Question

A natural number is greater than three times its square root by 4. Find the number

Answer 1

Hint: Natural numbers are a part of the number system which includes all the positive integers from 1 till infinity and are also used for counting purpose. It does not include zero or negative numbers. 1 is the smallest natural number and 0 is the smallest whole number. But there is no largest whole number or natural number because each number has its successor.
The square root of a number n is a value that, when multiplied by itself, gives the number.
In a number of problems, there are some clues about one or more numbers, and we can use these clues to form an equation that represents the problem mathematically.
To solve this question read the question carefully, choose a variable to represent the number. Translate the problem into an equation.

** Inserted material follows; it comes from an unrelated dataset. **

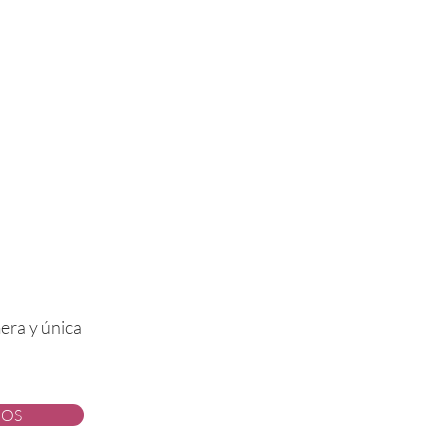
mera y única
IOS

Solve the equation and check the answer using the equation formed.
Complete step-by-step answer:
Let the natural number be x
According to the question, x is greater than three times its square root by 4,
$\begin{gathered}
  x = 3\sqrt x + 4 \\
  x - 4 = 3\sqrt x \ldots \left( 1 \right) \\
\end{gathered} $
On squaring both the sides, we get,
$\begin{gathered}
  {\left( {x - 4} \right)^2} = {\left( {3\sqrt x } \right)^2} \\
  {x^2} + 16 - 8x = 9x \\
  {x^2} - 8x - 9x + 16 = 0 \\
  {x^2} - 17x + 16 = 0 \\
  {x^2} - 16x - x + 16 = 0 \\
  x\left( {x - 16} \right) - 1\left( {x - 16} \right) = 0 \\
  \left( {x - 16} \right)\left( {x - 1} \right) = 0 \\
  x = 1,16{\text{ }}\left( {{\text{Natural number}}} \right) \\
\end{gathered} $
On checking, by putting the value of x in equation (1) only x=16 will satisfy the equation.
Hence, the number is 16.

Note: To solve these types of questions, reasoning must be performed based on common sense knowledge and the information provided by the source problem. Some word problems ask to find two or more numbers. We will define the numbers in terms of the same variable. Be sure to read the problem carefully to discover how all the numbers relate to each other.